Determine how many lines of the entries contain "Silva". Reply with that number alone.

(Image and design file data)
»»

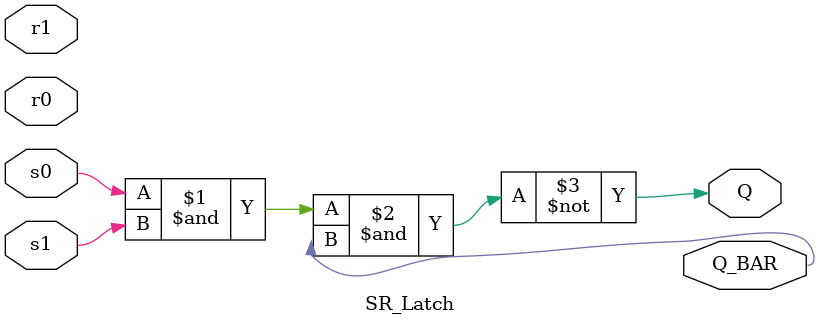
<source format=v>
/********************************************************************
 ***														   	  ***
 *** EE 526 L Experiment #3			   Juan Silva, Spring 2019    ***
 *** 														   	  ***
 *** Hierarchical Modeling					 	 				  ***
 ********************************************************************
 *** Filename: SR_Latch.v		 Created By Juan Silva 2/7/19  	  ***
 ***														   	  ***
 ********************************************************************
 ********************************************************************/

`timescale 1 ns / 10 ps

`define time_delay_1 	1
`define time_delay_2 	2
`define time_delay_3 	3
`define fan_out_1		0.4
`define fan_out_2		0.7
`define fan_out_3		1.0
`define prim_out_delay	5

module SR_Latch(Q, Q_BAR, s0, s1, r0, r1);
//port declarations
	output Q, Q_BAR;
	input s0, s1, r0, r1;
		
//netlists
	nand #(`time_delay_3 + `prim_out_delay) nand1(Q, s0, s1, Q_BAR);
	nand #(`time_delay_3 + `prim_out_delay) nand2(QBAR, Q, r1, s0);
	
endmodule
</source>
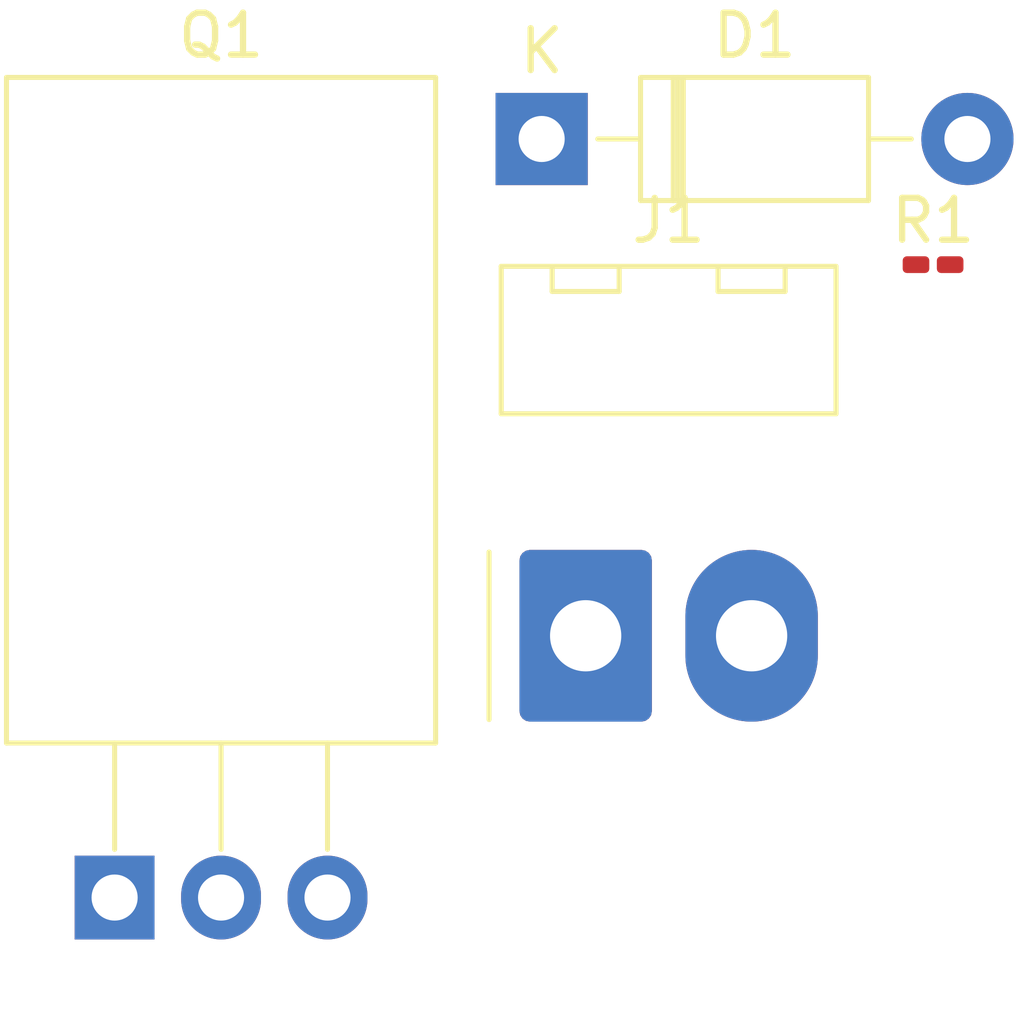
<source format=kicad_pcb>
(kicad_pcb
	(version 20240108)
	(generator "pcbnew")
	(generator_version "8.0")
	(general
		(thickness 1.6)
		(legacy_teardrops no)
	)
	(paper "A4")
	(layers
		(0 "F.Cu" signal)
		(31 "B.Cu" signal)
		(32 "B.Adhes" user "B.Adhesive")
		(33 "F.Adhes" user "F.Adhesive")
		(34 "B.Paste" user)
		(35 "F.Paste" user)
		(36 "B.SilkS" user "B.Silkscreen")
		(37 "F.SilkS" user "F.Silkscreen")
		(38 "B.Mask" user)
		(39 "F.Mask" user)
		(40 "Dwgs.User" user "User.Drawings")
		(41 "Cmts.User" user "User.Comments")
		(42 "Eco1.User" user "User.Eco1")
		(43 "Eco2.User" user "User.Eco2")
		(44 "Edge.Cuts" user)
		(45 "Margin" user)
		(46 "B.CrtYd" user "B.Courtyard")
		(47 "F.CrtYd" user "F.Courtyard")
		(48 "B.Fab" user)
		(49 "F.Fab" user)
		(50 "User.1" user)
		(51 "User.2" user)
		(52 "User.3" user)
		(53 "User.4" user)
		(54 "User.5" user)
		(55 "User.6" user)
		(56 "User.7" user)
		(57 "User.8" user)
		(58 "User.9" user)
	)
	(setup
		(pad_to_mask_clearance 0)
		(allow_soldermask_bridges_in_footprints no)
		(pcbplotparams
			(layerselection 0x00010fc_ffffffff)
			(plot_on_all_layers_selection 0x0000000_00000000)
			(disableapertmacros no)
			(usegerberextensions no)
			(usegerberattributes yes)
			(usegerberadvancedattributes yes)
			(creategerberjobfile yes)
			(dashed_line_dash_ratio 12.000000)
			(dashed_line_gap_ratio 3.000000)
			(svgprecision 4)
			(plotframeref no)
			(viasonmask no)
			(mode 1)
			(useauxorigin no)
			(hpglpennumber 1)
			(hpglpenspeed 20)
			(hpglpendiameter 15.000000)
			(pdf_front_fp_property_popups yes)
			(pdf_back_fp_property_popups yes)
			(dxfpolygonmode yes)
			(dxfimperialunits yes)
			(dxfusepcbnewfont yes)
			(psnegative no)
			(psa4output no)
			(plotreference yes)
			(plotvalue yes)
			(plotfptext yes)
			(plotinvisibletext no)
			(sketchpadsonfab no)
			(subtractmaskfromsilk no)
			(outputformat 1)
			(mirror no)
			(drillshape 1)
			(scaleselection 1)
			(outputdirectory "")
		)
	)
	(net 0 "")
	(net 1 "unconnected-(D1-A-Pad2)")
	(net 2 "unconnected-(D1-K-Pad1)")
	(net 3 "unconnected-(J1-Pin_2-Pad2)")
	(net 4 "unconnected-(J1-Pin_1-Pad1)")
	(net 5 "unconnected-(Q1-C-Pad2)")
	(net 6 "unconnected-(Q1-E-Pad3)")
	(net 7 "unconnected-(Q1-B-Pad1)")
	(net 8 "unconnected-(R1-Pad2)")
	(net 9 "unconnected-(R1-Pad1)")
	(footprint "Package_TO_SOT_THT:TO-220-3_Horizontal_TabDown" (layer "F.Cu") (at 23.8 38.75))
	(footprint "Connector_Molex:Molex_KK-396_A-41792-0002_1x02_P3.96mm_Horizontal" (layer "F.Cu") (at 35.04 32.5))
	(footprint "Resistor_SMD:R_0201_0603Metric_Pad0.64x0.40mm_HandSolder" (layer "F.Cu") (at 43.33 23.64))
	(footprint "Diode_THT:D_DO-41_SOD81_P10.16mm_Horizontal" (layer "F.Cu") (at 33.99 20.64))
)

</source>
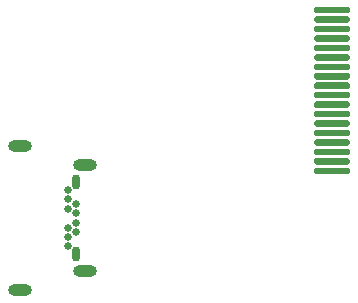
<source format=gbr>
%TF.GenerationSoftware,KiCad,Pcbnew,5.1.9-73d0e3b20d~88~ubuntu20.04.1*%
%TF.CreationDate,2021-01-03T20:47:06+01:00*%
%TF.ProjectId,licheepinano_sarau270,6c696368-6565-4706-996e-616e6f5f7361,V1.0*%
%TF.SameCoordinates,Original*%
%TF.FileFunction,Paste,Bot*%
%TF.FilePolarity,Positive*%
%FSLAX46Y46*%
G04 Gerber Fmt 4.6, Leading zero omitted, Abs format (unit mm)*
G04 Created by KiCad (PCBNEW 5.1.9-73d0e3b20d~88~ubuntu20.04.1) date 2021-01-03 20:47:06*
%MOMM*%
%LPD*%
G01*
G04 APERTURE LIST*
%ADD10O,0.647700X1.297940*%
%ADD11C,0.650000*%
%ADD12O,1.998980X0.998220*%
G04 APERTURE END LIST*
%TO.C,DIS1*%
G36*
G01*
X130852500Y-105365000D02*
X128127500Y-105365000D01*
G75*
G02*
X127990000Y-105227500I0J137500D01*
G01*
X127990000Y-104952500D01*
G75*
G02*
X128127500Y-104815000I137500J0D01*
G01*
X130852500Y-104815000D01*
G75*
G02*
X130990000Y-104952500I0J-137500D01*
G01*
X130990000Y-105227500D01*
G75*
G02*
X130852500Y-105365000I-137500J0D01*
G01*
G37*
G36*
G01*
X130852500Y-104565000D02*
X128127500Y-104565000D01*
G75*
G02*
X127990000Y-104427500I0J137500D01*
G01*
X127990000Y-104152500D01*
G75*
G02*
X128127500Y-104015000I137500J0D01*
G01*
X130852500Y-104015000D01*
G75*
G02*
X130990000Y-104152500I0J-137500D01*
G01*
X130990000Y-104427500D01*
G75*
G02*
X130852500Y-104565000I-137500J0D01*
G01*
G37*
G36*
G01*
X130852500Y-102965000D02*
X128127500Y-102965000D01*
G75*
G02*
X127990000Y-102827500I0J137500D01*
G01*
X127990000Y-102552500D01*
G75*
G02*
X128127500Y-102415000I137500J0D01*
G01*
X130852500Y-102415000D01*
G75*
G02*
X130990000Y-102552500I0J-137500D01*
G01*
X130990000Y-102827500D01*
G75*
G02*
X130852500Y-102965000I-137500J0D01*
G01*
G37*
G36*
G01*
X130852500Y-103765000D02*
X128127500Y-103765000D01*
G75*
G02*
X127990000Y-103627500I0J137500D01*
G01*
X127990000Y-103352500D01*
G75*
G02*
X128127500Y-103215000I137500J0D01*
G01*
X130852500Y-103215000D01*
G75*
G02*
X130990000Y-103352500I0J-137500D01*
G01*
X130990000Y-103627500D01*
G75*
G02*
X130852500Y-103765000I-137500J0D01*
G01*
G37*
G36*
G01*
X130852500Y-101365000D02*
X128127500Y-101365000D01*
G75*
G02*
X127990000Y-101227500I0J137500D01*
G01*
X127990000Y-100952500D01*
G75*
G02*
X128127500Y-100815000I137500J0D01*
G01*
X130852500Y-100815000D01*
G75*
G02*
X130990000Y-100952500I0J-137500D01*
G01*
X130990000Y-101227500D01*
G75*
G02*
X130852500Y-101365000I-137500J0D01*
G01*
G37*
G36*
G01*
X130852500Y-99765000D02*
X128127500Y-99765000D01*
G75*
G02*
X127990000Y-99627500I0J137500D01*
G01*
X127990000Y-99352500D01*
G75*
G02*
X128127500Y-99215000I137500J0D01*
G01*
X130852500Y-99215000D01*
G75*
G02*
X130990000Y-99352500I0J-137500D01*
G01*
X130990000Y-99627500D01*
G75*
G02*
X130852500Y-99765000I-137500J0D01*
G01*
G37*
G36*
G01*
X130852500Y-102165000D02*
X128127500Y-102165000D01*
G75*
G02*
X127990000Y-102027500I0J137500D01*
G01*
X127990000Y-101752500D01*
G75*
G02*
X128127500Y-101615000I137500J0D01*
G01*
X130852500Y-101615000D01*
G75*
G02*
X130990000Y-101752500I0J-137500D01*
G01*
X130990000Y-102027500D01*
G75*
G02*
X130852500Y-102165000I-137500J0D01*
G01*
G37*
G36*
G01*
X130852500Y-100565000D02*
X128127500Y-100565000D01*
G75*
G02*
X127990000Y-100427500I0J137500D01*
G01*
X127990000Y-100152500D01*
G75*
G02*
X128127500Y-100015000I137500J0D01*
G01*
X130852500Y-100015000D01*
G75*
G02*
X130990000Y-100152500I0J-137500D01*
G01*
X130990000Y-100427500D01*
G75*
G02*
X130852500Y-100565000I-137500J0D01*
G01*
G37*
G36*
G01*
X130852500Y-98165000D02*
X128127500Y-98165000D01*
G75*
G02*
X127990000Y-98027500I0J137500D01*
G01*
X127990000Y-97752500D01*
G75*
G02*
X128127500Y-97615000I137500J0D01*
G01*
X130852500Y-97615000D01*
G75*
G02*
X130990000Y-97752500I0J-137500D01*
G01*
X130990000Y-98027500D01*
G75*
G02*
X130852500Y-98165000I-137500J0D01*
G01*
G37*
G36*
G01*
X130852500Y-96565000D02*
X128127500Y-96565000D01*
G75*
G02*
X127990000Y-96427500I0J137500D01*
G01*
X127990000Y-96152500D01*
G75*
G02*
X128127500Y-96015000I137500J0D01*
G01*
X130852500Y-96015000D01*
G75*
G02*
X130990000Y-96152500I0J-137500D01*
G01*
X130990000Y-96427500D01*
G75*
G02*
X130852500Y-96565000I-137500J0D01*
G01*
G37*
G36*
G01*
X130852500Y-93365000D02*
X128127500Y-93365000D01*
G75*
G02*
X127990000Y-93227500I0J137500D01*
G01*
X127990000Y-92952500D01*
G75*
G02*
X128127500Y-92815000I137500J0D01*
G01*
X130852500Y-92815000D01*
G75*
G02*
X130990000Y-92952500I0J-137500D01*
G01*
X130990000Y-93227500D01*
G75*
G02*
X130852500Y-93365000I-137500J0D01*
G01*
G37*
G36*
G01*
X130852500Y-95765000D02*
X128127500Y-95765000D01*
G75*
G02*
X127990000Y-95627500I0J137500D01*
G01*
X127990000Y-95352500D01*
G75*
G02*
X128127500Y-95215000I137500J0D01*
G01*
X130852500Y-95215000D01*
G75*
G02*
X130990000Y-95352500I0J-137500D01*
G01*
X130990000Y-95627500D01*
G75*
G02*
X130852500Y-95765000I-137500J0D01*
G01*
G37*
G36*
G01*
X130852500Y-98965000D02*
X128127500Y-98965000D01*
G75*
G02*
X127990000Y-98827500I0J137500D01*
G01*
X127990000Y-98552500D01*
G75*
G02*
X128127500Y-98415000I137500J0D01*
G01*
X130852500Y-98415000D01*
G75*
G02*
X130990000Y-98552500I0J-137500D01*
G01*
X130990000Y-98827500D01*
G75*
G02*
X130852500Y-98965000I-137500J0D01*
G01*
G37*
G36*
G01*
X130852500Y-97365000D02*
X128127500Y-97365000D01*
G75*
G02*
X127990000Y-97227500I0J137500D01*
G01*
X127990000Y-96952500D01*
G75*
G02*
X128127500Y-96815000I137500J0D01*
G01*
X130852500Y-96815000D01*
G75*
G02*
X130990000Y-96952500I0J-137500D01*
G01*
X130990000Y-97227500D01*
G75*
G02*
X130852500Y-97365000I-137500J0D01*
G01*
G37*
G36*
G01*
X130852500Y-94165000D02*
X128127500Y-94165000D01*
G75*
G02*
X127990000Y-94027500I0J137500D01*
G01*
X127990000Y-93752500D01*
G75*
G02*
X128127500Y-93615000I137500J0D01*
G01*
X130852500Y-93615000D01*
G75*
G02*
X130990000Y-93752500I0J-137500D01*
G01*
X130990000Y-94027500D01*
G75*
G02*
X130852500Y-94165000I-137500J0D01*
G01*
G37*
G36*
G01*
X130852500Y-94965000D02*
X128127500Y-94965000D01*
G75*
G02*
X127990000Y-94827500I0J137500D01*
G01*
X127990000Y-94552500D01*
G75*
G02*
X128127500Y-94415000I137500J0D01*
G01*
X130852500Y-94415000D01*
G75*
G02*
X130990000Y-94552500I0J-137500D01*
G01*
X130990000Y-94827500D01*
G75*
G02*
X130852500Y-94965000I-137500J0D01*
G01*
G37*
G36*
G01*
X130852500Y-92565000D02*
X128127500Y-92565000D01*
G75*
G02*
X127990000Y-92427500I0J137500D01*
G01*
X127990000Y-92152500D01*
G75*
G02*
X128127500Y-92015000I137500J0D01*
G01*
X130852500Y-92015000D01*
G75*
G02*
X130990000Y-92152500I0J-137500D01*
G01*
X130990000Y-92427500D01*
G75*
G02*
X130852500Y-92565000I-137500J0D01*
G01*
G37*
G36*
G01*
X130852500Y-91765000D02*
X128127500Y-91765000D01*
G75*
G02*
X127990000Y-91627500I0J137500D01*
G01*
X127990000Y-91352500D01*
G75*
G02*
X128127500Y-91215000I137500J0D01*
G01*
X130852500Y-91215000D01*
G75*
G02*
X130990000Y-91352500I0J-137500D01*
G01*
X130990000Y-91627500D01*
G75*
G02*
X130852500Y-91765000I-137500J0D01*
G01*
G37*
%TD*%
D10*
%TO.C,Con3*%
X107804560Y-112148000D03*
D11*
X107103520Y-111497760D03*
X107103520Y-110697660D03*
X107804560Y-110298880D03*
X107103520Y-109897560D03*
X107804560Y-109498780D03*
X107804560Y-108701220D03*
X107103520Y-108302440D03*
X107804560Y-107901120D03*
X107103520Y-107502340D03*
X107103520Y-106702240D03*
D10*
X107804560Y-106052000D03*
D12*
X108604660Y-104601660D03*
X108604660Y-113598340D03*
X103105560Y-103026860D03*
X103105560Y-115173140D03*
%TD*%
M02*

</source>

««

ANSWER TO THE PROBLEM:
2